Level: Intermediate — Prerequisites: Undergraduate calculus and linear algebra, basic signals & systems, probability and random processes, and familiarity with basic digital signal processing concepts.
Key Takeaways
- Analyze and derive bit‑error rate (BER) performance for common digital modulation schemes (BPSK, QPSK, M‑QAM, FSK).
- Model and assess the effects of sampling, quantization, and noise on digital transmission systems.
- Design and evaluate matched filters, correlator receivers, and optimum detectors for AWGN and fading channels.
- Apply signal‑space methods for modulation design and performance comparison.
- Understand principles of error‑control coding (block and convolutional codes) and their impact on system reliability.
- Use basic information‑theoretic concepts (mutual information, channel capacity) to evaluate system limits.
Topics Covered
- Introduction and Overview of Digital Communication Systems
- Signals, Systems, and Review of Probability
- Sampling, Quantization, and Pulse Code Modulation
- Signal Space Representation and Geometric View of Modulation
- Digital Modulation Techniques (PSK, QAM, FSK, MSK)
- Bandpass Modulation and Demodulation
- Matched Filters, Optimum Receivers, and Detection in AWGN
- Performance Analysis: BER and Symbol Error Rates
- Intersymbol Interference and Equalization
- Carrier and Timing Synchronization
- Channel Models: Fading and Multipath Effects
- Information Theory Essentials and Channel Capacity
- Error Control Coding: Block and Convolutional Codes (incl. Viterbi)
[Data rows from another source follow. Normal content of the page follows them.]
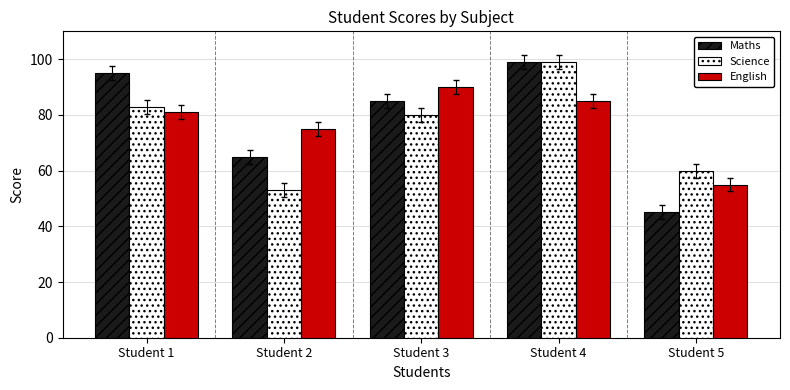

At which label does Maths first exceed 85?

Student 1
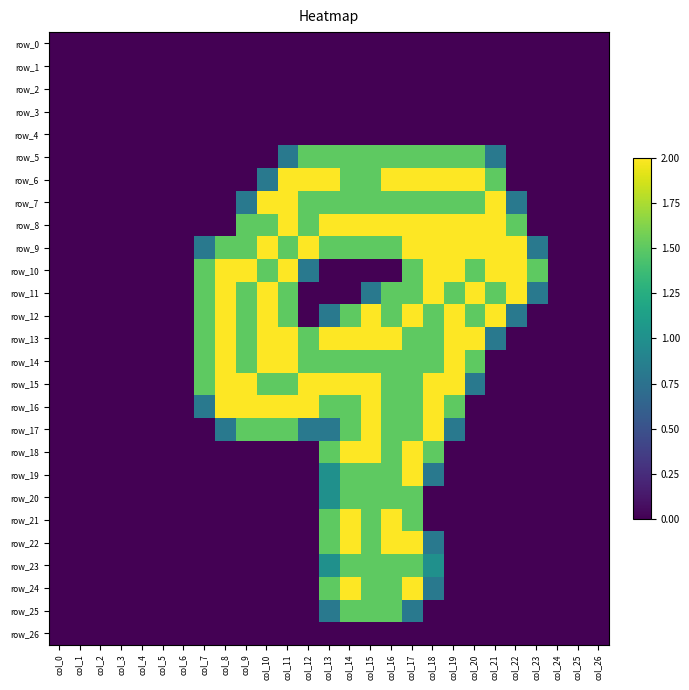

Which series has the largest total across all categories?

row_9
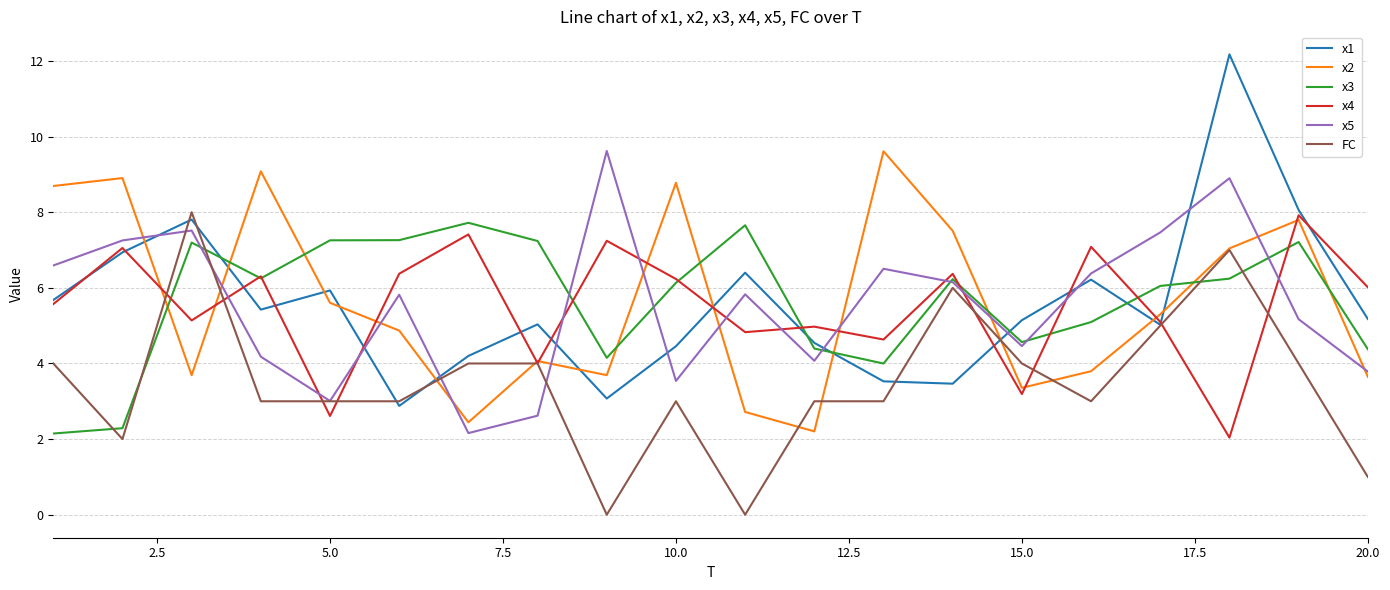

What is the minimum value for x3?

2.1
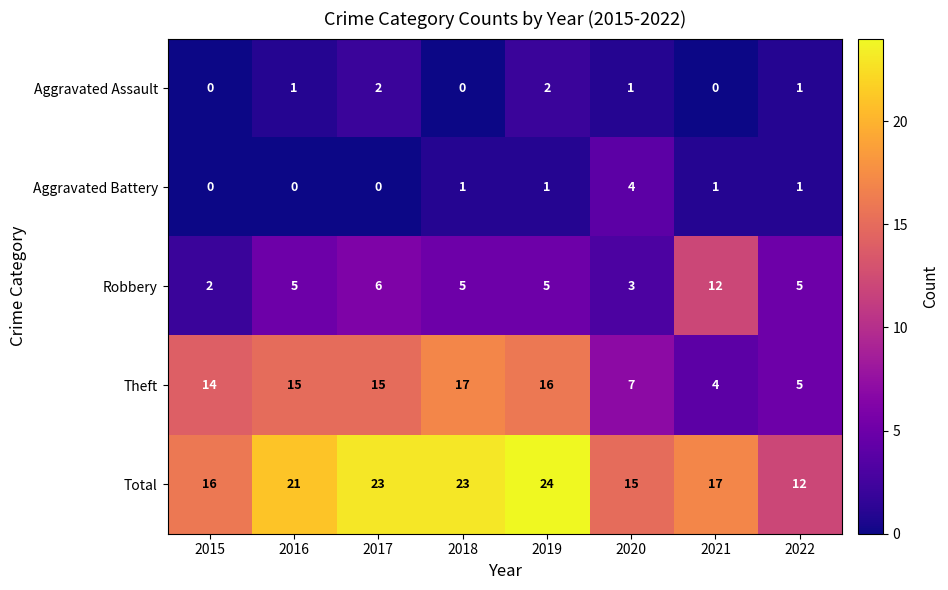

What is the total value across all series at 2018?

46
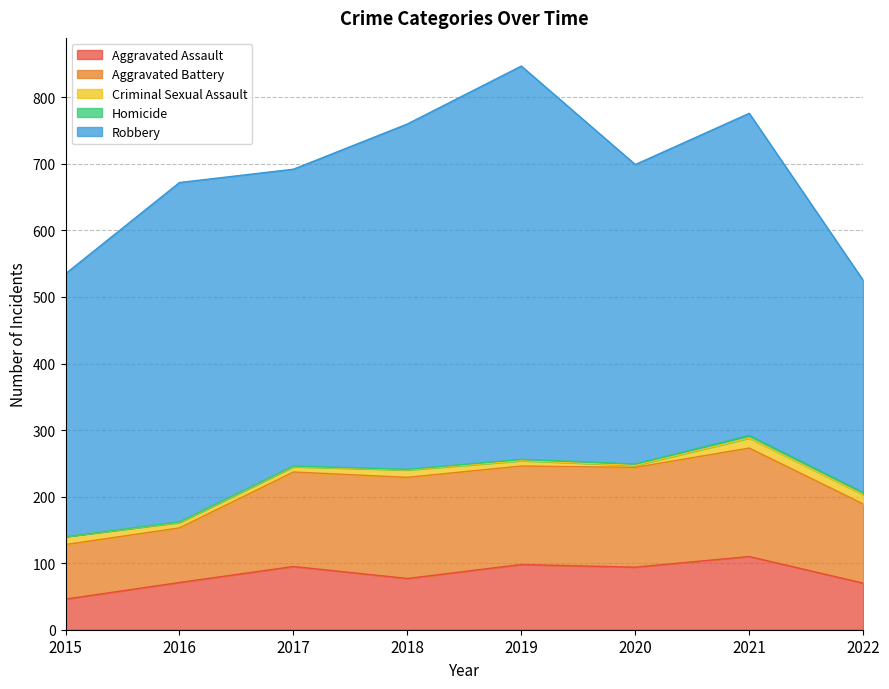

Does the chart have visible grid lines?

Yes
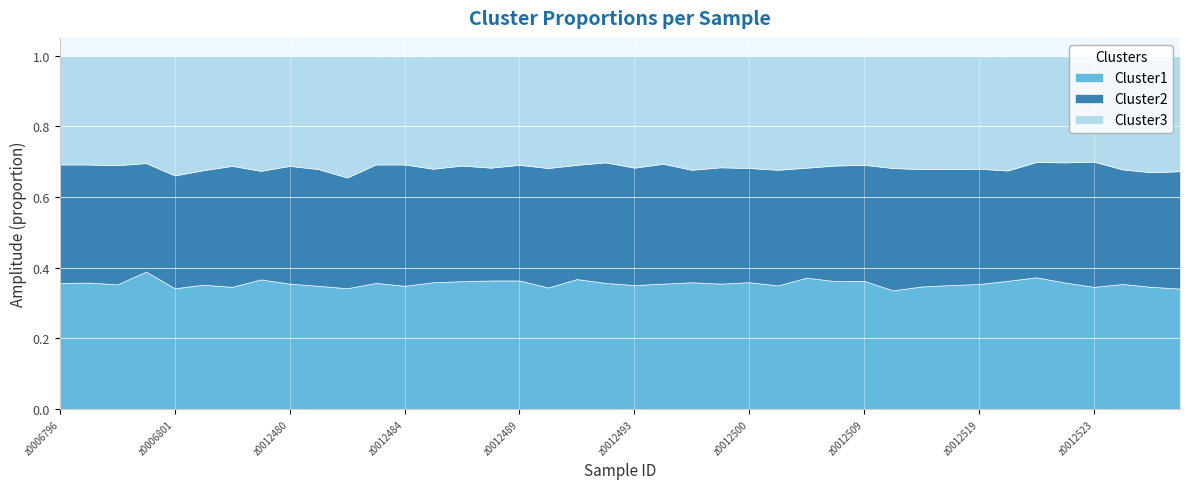

Rank the series by their average value, from lowest to highest.

Cluster3, Cluster2, Cluster1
- Source Coding and Speech/Audio Coding at Low Bit Rates
- Advanced Topics (spread spectrum / multiuser, OFDM and modern system notes)
Languages, Platforms & Tools
How It Compares
Covers much the same core ground as John Proakis' Digital Communications but is generally more example‑driven and accessible; Proakis is more mathematically exhaustive, while Haykin balances theory and practical intuition.